How to understand the coefficient of determination by decomposing sum of squares? Sorry for russian labels. I have some problems with understanding the formula for the coefficient of determination. However, how can we prove that $SSR+SSE=SST$?

 A: I assume that instead of a proof of the equation (as it is just the definition of the statistic), you are looking for the intuition to understand it.
It can be confusing to use the abbreviations SSE and SSR as depending on the author they can be swapped: SSE can be the explained Sum of Squares or the error Sum of Squares, while the SSR can be the residual Sum of Squares or the regression Sum of Squares.
As a preliminary note, we note that the Sum of Squares is a way to measure our errors. There are diverse ways to express or weight our errors, depending on the context (i.e. what are the kind of errors we want to avoid the most). In this case, we deal with Sum of Squares instead of just a Sum since it puts a greater weight on very large differences (see this answer for further explanation).
We know that the coefficient of determination is generally understood as the proportion of variability that is explained by your model. Let's see the equation itself and some equivalent formulations of it:
$$R^2 = 1 - \frac{SS_{residual}}{SS_{total}} = \frac{SS_{total} - SS_{residual}}{SS_{total}} = \frac{SS_{explained}}{SS_{total}}$$
Conceptually we can see that we have defined a quantity to be the total of our squared errors, $SS_{total}$. But in theory, we can be as wrong as we want in trying to predict an observed value $Y_i$ (you can put your predicted value as off-chart as you would want to!). From the image in your question, you can see that we are defining a baseline in how wrong we can be in our prediction, by predicting with the mean of the response variable, $\bar{Y}$. So the $SS_{total}$ will be defined as the total sum of errors from predicting with the mean response.
Then we have two remaining segments from the mean until our observed $Y_i$ value.
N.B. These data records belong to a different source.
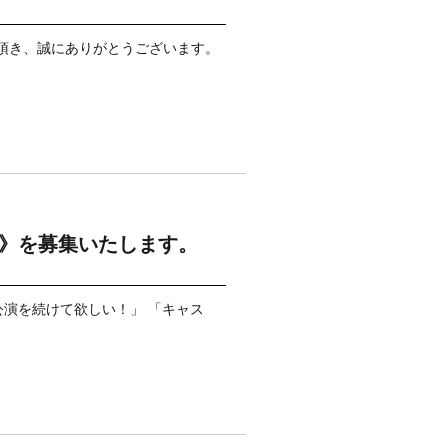
チケットをご購入頂き、誠にありがとうございます。
者様》を募集いたします。
からも公演を続けて欲しい！」 「キャス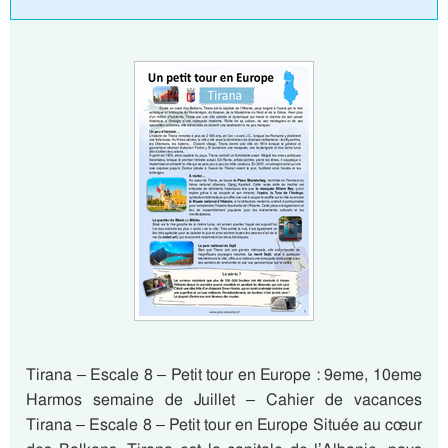
Tirana – Escale 8 – Petit tour en Europe : 9eme, 10eme
Harmos semaine de Juillet – Cahier de vacances
Tirana – Escale 8 – Petit tour en Europe Située au cœur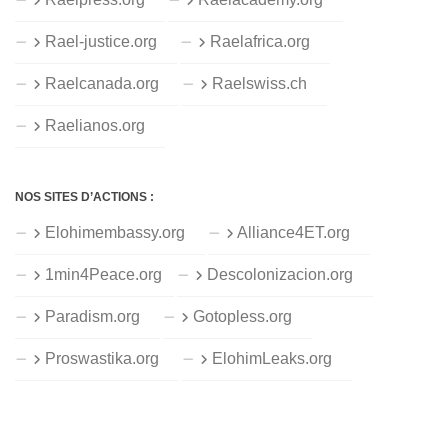
Rael-justice.org
Raelafrica.org
Raelcanada.org
Raelswiss.ch
Raelianos.org
NOS SITES D’ACTIONS :
Elohimembassy.org
Alliance4ET.org
1min4Peace.org
Descolonizacion.org
Paradism.org
Gotopless.org
Proswastika.org
ElohimLeaks.org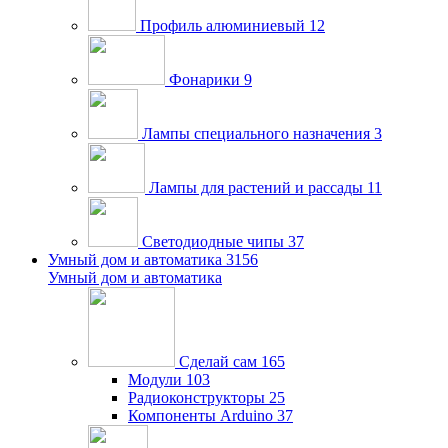
Профиль алюминиевый
12
Фонарики
9
Лампы специального назначения
3
Лампы для растений и рассады
11
Светодиодные чипы
37
Умный дом и автоматика
3156
Умный дом и автоматика
Сделай сам
165
Модули
103
Радиоконструкторы
25
Компоненты Arduino
37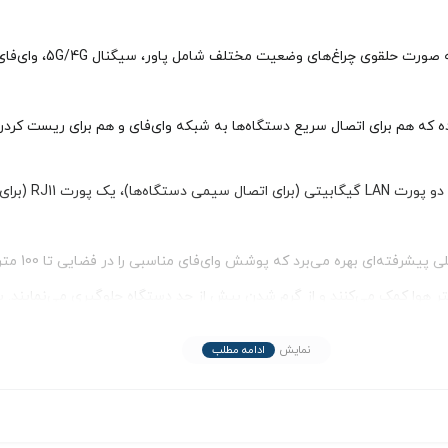
در قسمت بالایی دستگاه،
هره می‌برد که پوشش وای‌فای مناسبی را در فضایی تا 100 متر مربع فراهم می‌کنند.
تر هوا کمک می‌کنند و از گرم شدن بیش از حد دستگاه جلوگیری می‌نمایند. پ
نمایش
ادامه مطلب
ا فراهم کرده است.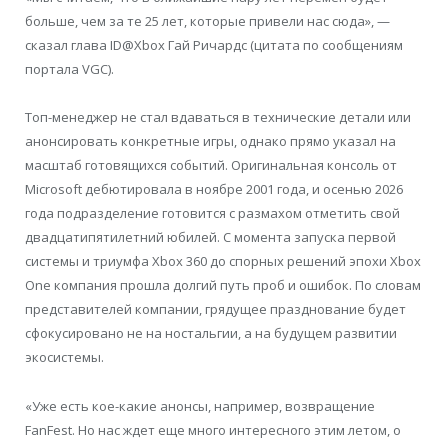
больше, чем за те 25 лет, которые привели нас сюда», —
сказал глава ID@Xbox Гай Ричардс (цитата по сообщениям
портала VGC).
Топ-менеджер не стал вдаваться в технические детали или
анонсировать конкретные игры, однако прямо указал на
масштаб готовящихся событий. Оригинальная консоль от
Microsoft дебютировала в ноябре 2001 года, и осенью 2026
года подразделение готовится с размахом отметить свой
двадцатипятилетний юбилей. С момента запуска первой
системы и триумфа Xbox 360 до спорных решений эпохи Xbox
One компания прошла долгий путь проб и ошибок. По словам
представителей компании, грядущее празднование будет
сфокусировано не на ностальгии, а на будущем развитии
экосистемы.
«Уже есть кое-какие анонсы, например, возвращение
FanFest. Но нас ждет еще много интересного этим летом, о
These distances or errors from the observed value will each get a name according to their origin. In your graph, you have the $SS_{regression}$ (or $SS_{explained}$), which is what is explained from your regression model, the errors that are explained away when we use $\hat{Y_i}$ instead of $\bar{Y_i}$ to predict. This is the quantity that we want our coefficient of determination to measure.
The remaining segment is the $SS_{error}$ (or $SS_{residual}$), the variation that is not captured by either our model or our mean value. Pure unexplained error, and what we assume to be noise. This is the distance between the real observed value $Y_i$ and our regression fitted value $\hat{Y_i}$.
So, to wrap this up, $SSR + SSE = SST$ comes from this subdivision: the variability captured by our regression model plus the one that cannot be captured by it, which sums the total error (from using our most basic model, the mean value).